Lupoli has cornered the market on Wichita-themed murals, at least in the blocks of Douglas just east of Hillside.
The art collective, which includes local artists Josh Tripoli and Rebekah Lewis, this week finished another civic-pride mural in College Hill – this time, on the side of Reuben Saunders Gallery, 3215 E. Douglas.
This after their Avenue Art Days mural on College Hill Deli has already become a popular photo spot.
“It’s just a happy coincidence that it worked out this way,” Tripoli said. “We’re really glad to be able to continue putting out work like this for the public to enjoy. That’s the only reason we do it – just to give people something that can make them smile and hopefully something they can learn from as well.”
This latest mural, “Greetings From Wichita,” is well-trodden territory for muralists across the country – similar murals adorn walls in Austin, San Diego, Chicago, Denver and other large cities. One muralist has created dozens of these murals across the country (www.greetingstour.com).
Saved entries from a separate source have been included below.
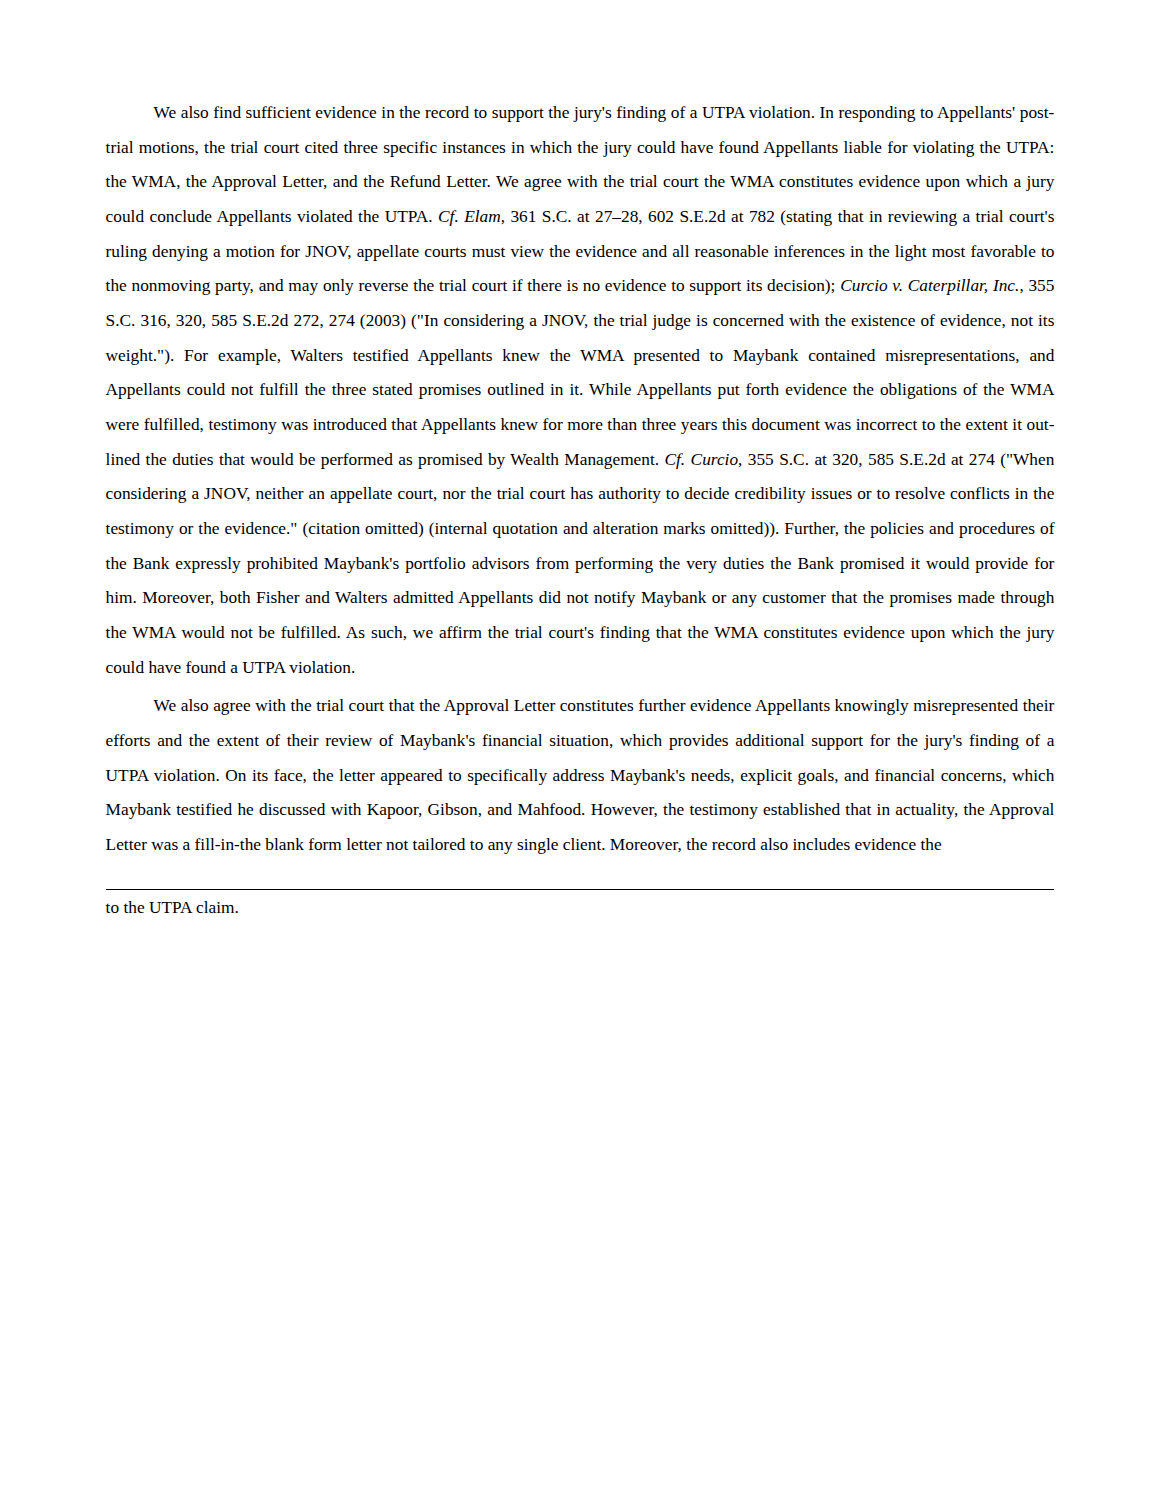We also find sufficient evidence in the record to support the jury's finding of a UTPA violation. In responding to Appellants' post-trial motions, the trial court cited three specific instances in which the jury could have found Appellants liable for violating the UTPA: the WMA, the Approval Letter, and the Refund Letter. We agree with the trial court the WMA constitutes evidence upon which a jury could conclude Appellants violated the UTPA. Cf. Elam, 361 S.C. at 27–28, 602 S.E.2d at 782 (stating that in reviewing a trial court's ruling denying a motion for JNOV, appellate courts must view the evidence and all reasonable inferences in the light most favorable to the nonmoving party, and may only reverse the trial court if there is no evidence to support its decision); Curcio v. Caterpillar, Inc., 355 S.C. 316, 320, 585 S.E.2d 272, 274 (2003) ("In considering a JNOV, the trial judge is concerned with the existence of evidence, not its weight."). For example, Walters testified Appellants knew the WMA presented to Maybank contained misrepresentations, and Appellants could not fulfill the three stated promises outlined in it. While Appellants put forth evidence the obligations of the WMA were fulfilled, testimony was introduced that Appellants knew for more than three years this document was incorrect to the extent it outlined the duties that would be performed as promised by Wealth Management. Cf. Curcio, 355 S.C. at 320, 585 S.E.2d at 274 ("When considering a JNOV, neither an appellate court, nor the trial court has authority to decide credibility issues or to resolve conflicts in the testimony or the evidence." (citation omitted) (internal quotation and alteration marks omitted)). Further, the policies and procedures of the Bank expressly prohibited Maybank's portfolio advisors from performing the very duties the Bank promised it would provide for him. Moreover, both Fisher and Walters admitted Appellants did not notify Maybank or any customer that the promises made through the WMA would not be fulfilled. As such, we affirm the trial court's finding that the WMA constitutes evidence upon which the jury could have found a UTPA violation.
We also agree with the trial court that the Approval Letter constitutes further evidence Appellants knowingly misrepresented their efforts and the extent of their review of Maybank's financial situation, which provides additional support for the jury's finding of a UTPA violation. On its face, the letter appeared to specifically address Maybank's needs, explicit goals, and financial concerns, which Maybank testified he discussed with Kapoor, Gibson, and Mahfood. However, the testimony established that in actuality, the Approval Letter was a fill-in-the blank form letter not tailored to any single client. Moreover, the record also includes evidence the
to the UTPA claim.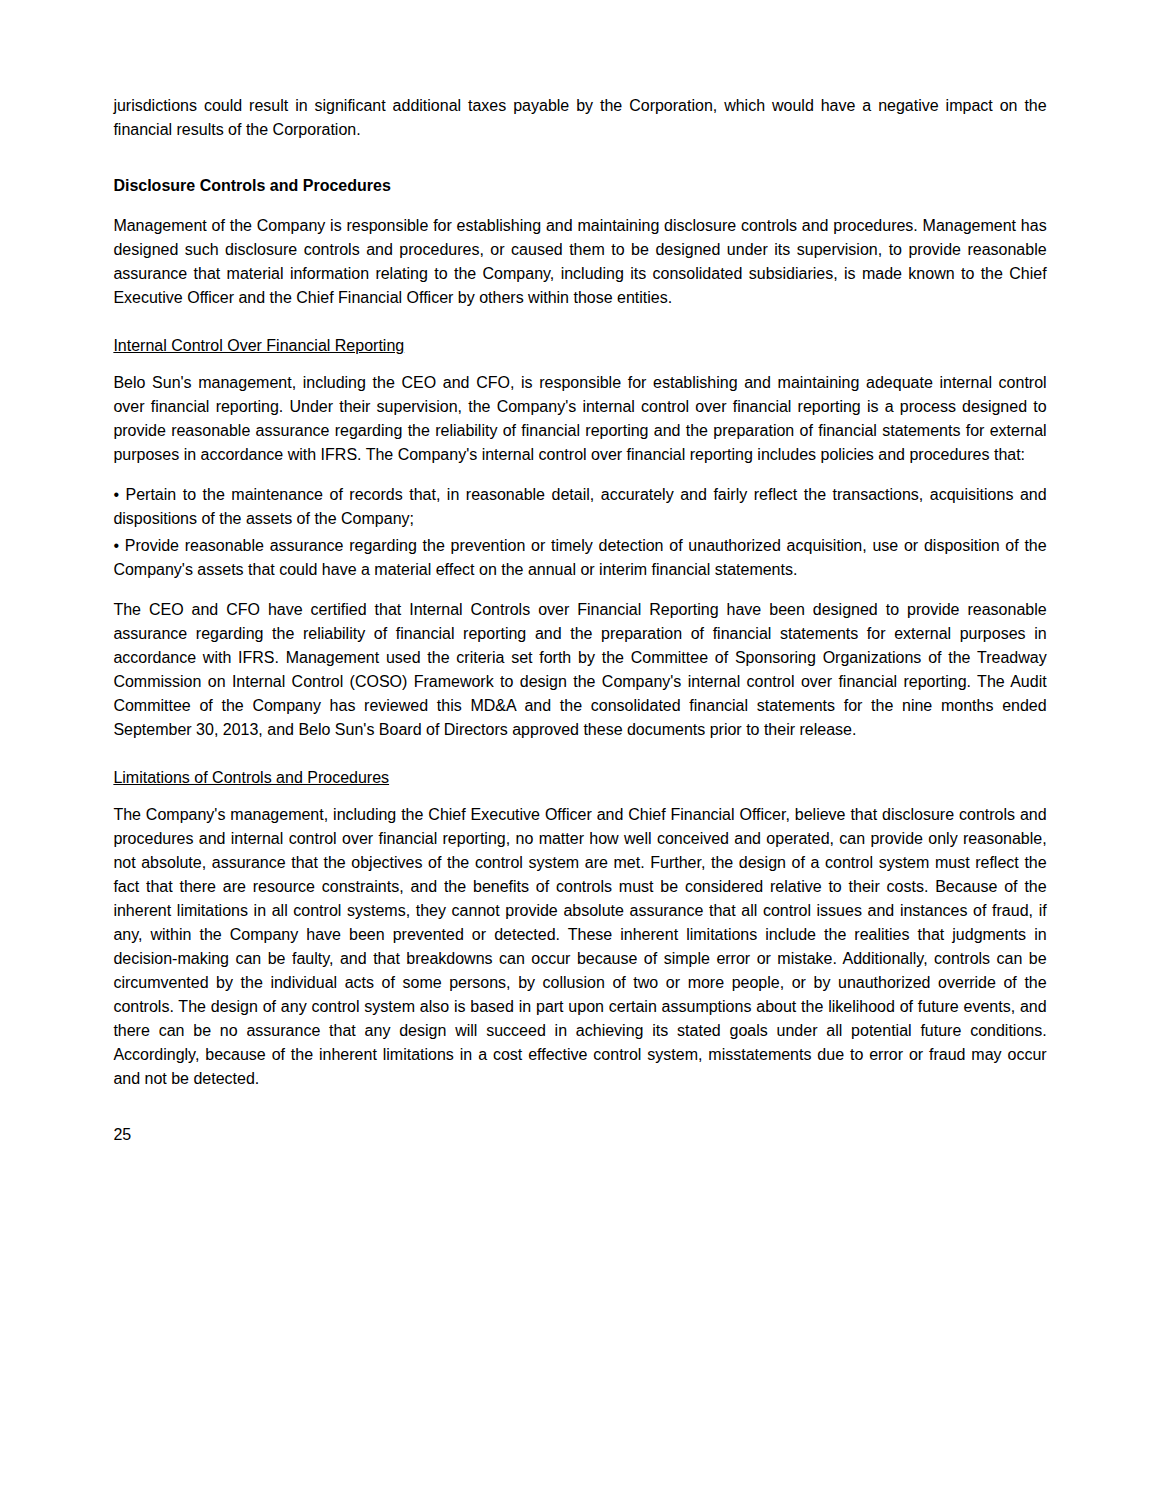jurisdictions could result in significant additional taxes payable by the Corporation, which would have a negative impact on the financial results of the Corporation.
Disclosure Controls and Procedures
Management of the Company is responsible for establishing and maintaining disclosure controls and procedures. Management has designed such disclosure controls and procedures, or caused them to be designed under its supervision, to provide reasonable assurance that material information relating to the Company, including its consolidated subsidiaries, is made known to the Chief Executive Officer and the Chief Financial Officer by others within those entities.
Internal Control Over Financial Reporting
Belo Sun's management, including the CEO and CFO, is responsible for establishing and maintaining adequate internal control over financial reporting. Under their supervision, the Company's internal control over financial reporting is a process designed to provide reasonable assurance regarding the reliability of financial reporting and the preparation of financial statements for external purposes in accordance with IFRS. The Company's internal control over financial reporting includes policies and procedures that:
• Pertain to the maintenance of records that, in reasonable detail, accurately and fairly reflect the transactions, acquisitions and dispositions of the assets of the Company;
• Provide reasonable assurance regarding the prevention or timely detection of unauthorized acquisition, use or disposition of the Company's assets that could have a material effect on the annual or interim financial statements.
The CEO and CFO have certified that Internal Controls over Financial Reporting have been designed to provide reasonable assurance regarding the reliability of financial reporting and the preparation of financial statements for external purposes in accordance with IFRS. Management used the criteria set forth by the Committee of Sponsoring Organizations of the Treadway Commission on Internal Control (COSO) Framework to design the Company's internal control over financial reporting. The Audit Committee of the Company has reviewed this MD&A and the consolidated financial statements for the nine months ended September 30, 2013, and Belo Sun's Board of Directors approved these documents prior to their release.
Limitations of Controls and Procedures
The Company's management, including the Chief Executive Officer and Chief Financial Officer, believe that disclosure controls and procedures and internal control over financial reporting, no matter how well conceived and operated, can provide only reasonable, not absolute, assurance that the objectives of the control system are met. Further, the design of a control system must reflect the fact that there are resource constraints, and the benefits of controls must be considered relative to their costs. Because of the inherent limitations in all control systems, they cannot provide absolute assurance that all control issues and instances of fraud, if any, within the Company have been prevented or detected. These inherent limitations include the realities that judgments in decision-making can be faulty, and that breakdowns can occur because of simple error or mistake. Additionally, controls can be circumvented by the individual acts of some persons, by collusion of two or more people, or by unauthorized override of the controls. The design of any control system also is based in part upon certain assumptions about the likelihood of future events, and there can be no assurance that any design will succeed in achieving its stated goals under all potential future conditions. Accordingly, because of the inherent limitations in a cost effective control system, misstatements due to error or fraud may occur and not be detected.
25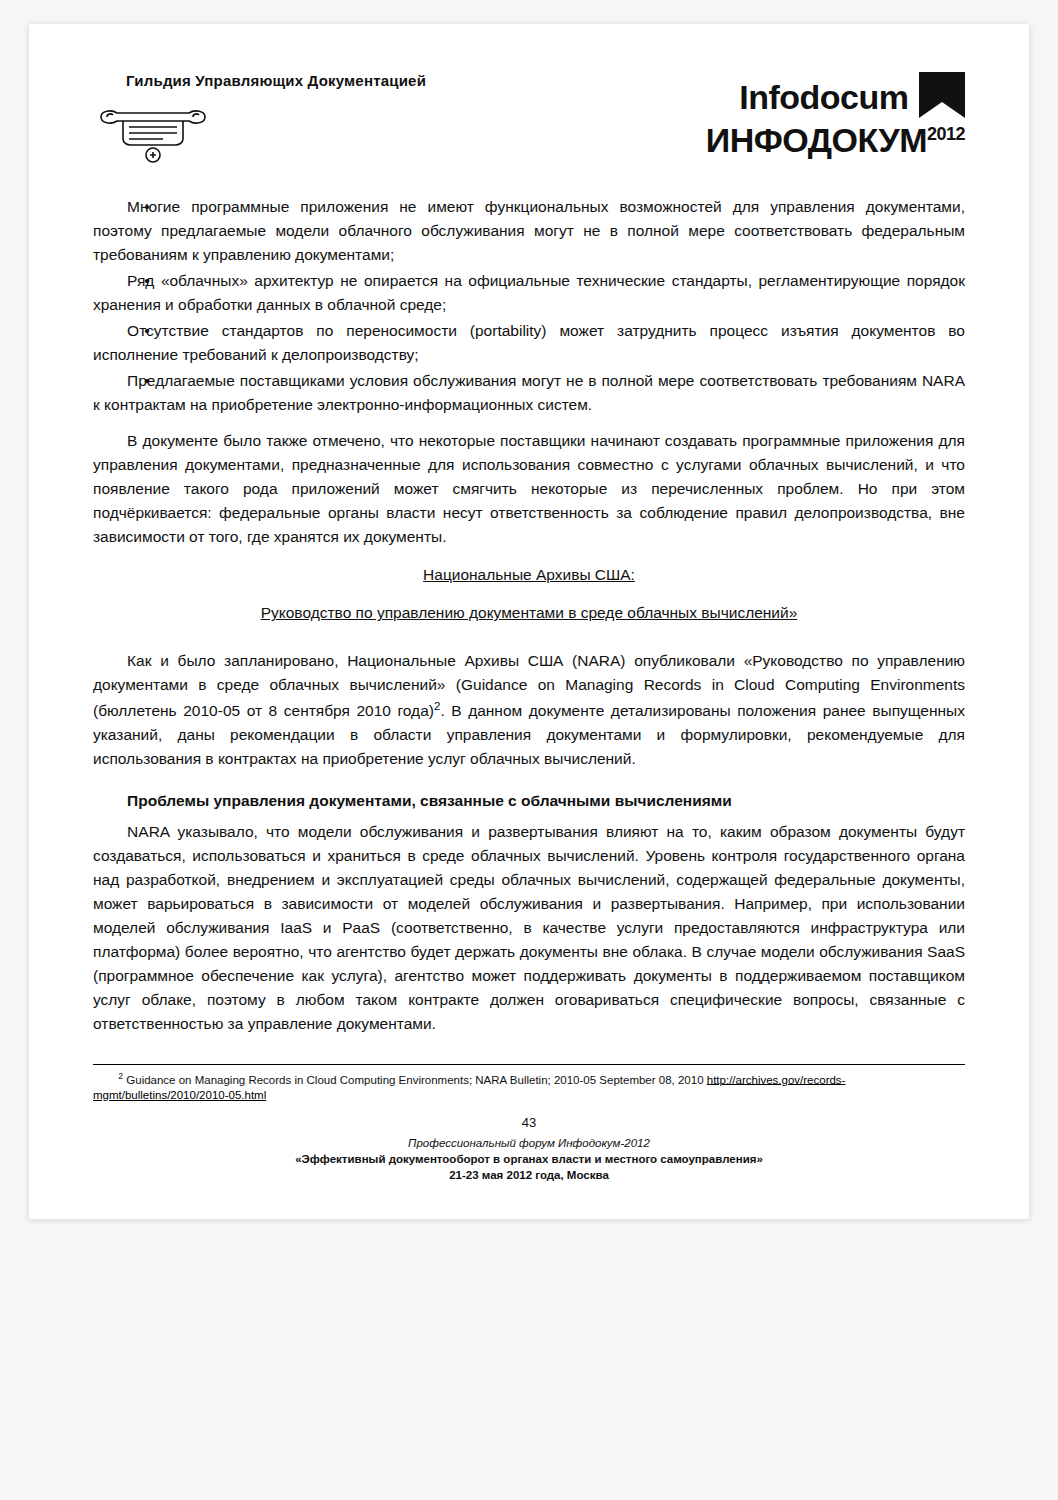Гильдия Управляющих Документацией
Infodocum ИНФОДОКУМ2012
Многие программные приложения не имеют функциональных возможностей для управления документами, поэтому предлагаемые модели облачного обслуживания могут не в полной мере соответствовать федеральным требованиям к управлению документами;
Ряд «облачных» архитектур не опирается на официальные технические стандарты, регламентирующие порядок хранения и обработки данных в облачной среде;
Отсутствие стандартов по переносимости (portability) может затруднить процесс изъятия документов во исполнение требований к делопроизводству;
Предлагаемые поставщиками условия обслуживания могут не в полной мере соответствовать требованиям NARA к контрактам на приобретение электронно-информационных систем.
В документе было также отмечено, что некоторые поставщики начинают создавать программные приложения для управления документами, предназначенные для использования совместно с услугами облачных вычислений, и что появление такого рода приложений может смягчить некоторые из перечисленных проблем. Но при этом подчёркивается: федеральные органы власти несут ответственность за соблюдение правил делопроизводства, вне зависимости от того, где хранятся их документы.
Национальные Архивы США:
Руководство по управлению документами в среде облачных вычислений»
Как и было запланировано, Национальные Архивы США (NARA) опубликовали «Руководство по управлению документами в среде облачных вычислений» (Guidance on Managing Records in Cloud Computing Environments (бюллетень 2010-05 от 8 сентября 2010 года)2. В данном документе детализированы положения ранее выпущенных указаний, даны рекомендации в области управления документами и формулировки, рекомендуемые для использования в контрактах на приобретение услуг облачных вычислений.
Проблемы управления документами, связанные с облачными вычислениями
NARA указывало, что модели обслуживания и развертывания влияют на то, каким образом документы будут создаваться, использоваться и храниться в среде облачных вычислений. Уровень контроля государственного органа над разработкой, внедрением и эксплуатацией среды облачных вычислений, содержащей федеральные документы, может варьироваться в зависимости от моделей обслуживания и развертывания. Например, при использовании моделей обслуживания IaaS и PaaS (соответственно, в качестве услуги предоставляются инфраструктура или платформа) более вероятно, что агентство будет держать документы вне облака. В случае модели обслуживания SaaS (программное обеспечение как услуга), агентство может поддерживать документы в поддерживаемом поставщиком услуг облаке, поэтому в любом таком контракте должен оговариваться специфические вопросы, связанные с ответственностью за управление документами.
2 Guidance on Managing Records in Cloud Computing Environments; NARA Bulletin; 2010-05 September 08, 2010 http://archives.gov/records-mgmt/bulletins/2010/2010-05.html
43
Профессиональный форум Инфодокум-2012
«Эффективный документооборот в органах власти и местного самоуправления»
21-23 мая 2012 года, Москва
But Lupoli’s take on the postcard mural is unique.
Whereas most “Greetings From” murals feature cityscapes and landmarks inside of the letters, “Greetings From Wichita” is filled with local art history.
“This one really narrows down to specifically trying to teach about the art,” Lewis said. “There’s a lot here that people don’t know about, and I’m constantly shocked people don’t know about things like the troll (sculplture), even in the art community.”
The mural, which was commissioned by Reuben Saunders, features homages to 14 artists with Wichita ties:
▪ Tom Otterness’ “Dreamers Awake,” the sculpture in front of the Wichita Art Museum
▪ Birger Sandzen’s “Fall River” painting in the Wichita Art Museum
▪ Blackbear Bosin’s “Wichita, My Son” painting
▪ Edward Hopper’s “Sunlight on Brownstones” and “Conference at Night,” at the Wichita Art Museum
▪ Connie Ernatt’s troll sculpture by the Arkansas River, also known as the “Keeper of the Drains”
▪ Joan Miro’s “Personnages Oiseaux” mural on the Ulrich Museum of Art
▪ Alexander Calder’s kinetic sculpture in the Ruffin Building downtown
▪ Stuart Davis’ “Base Rocks” painting in the Wichita Art Museum
▪ Rebecca Hoyer’s Botanica-themed mural at Douglas and Oliver
▪ Francisco Botero’s “Man With Cane” sculpture in the Martin H. Bush Outdoor Sculpture Collection
▪ Steve Murillo’s “Music’s Magic” mural on the front of Abode Venue, which in itself appropriates Picasso and Matisse
▪ Mary Cassatt’s “Mother and Child” painting in the Wichita Art Museum
▪ Josh Tripoli’s “Air” mural on the side of Douglas Photographic Imaging
The mural has already started to attract attention on social media, despite being officially finished for no more than a day.
Tripoli said Lupoli’s goal with the mural is two-fold: to give the general public a fun piece to view and to inspire people to learn about local art history. Reuben Saunders Gallery is creating a legend for the mural, to explain all the references, he said.
“Really, so many Wichitans probably have no idea we have this quality of work here,” he said. “I think that’s a big part of what artists should be doing, telling people with no knowledge of the art scene what an incredible scene we have here. Works like this are more incentive for people to go seek these things out.
“It’s kind of like a scavenger hunt.”
See the mural
The new mural, “Greetings From Wichita,” is on the west-facing wall of Reuben Saunders Gallery, 3215 E. Douglas. It’s available for anyone to take pictures with.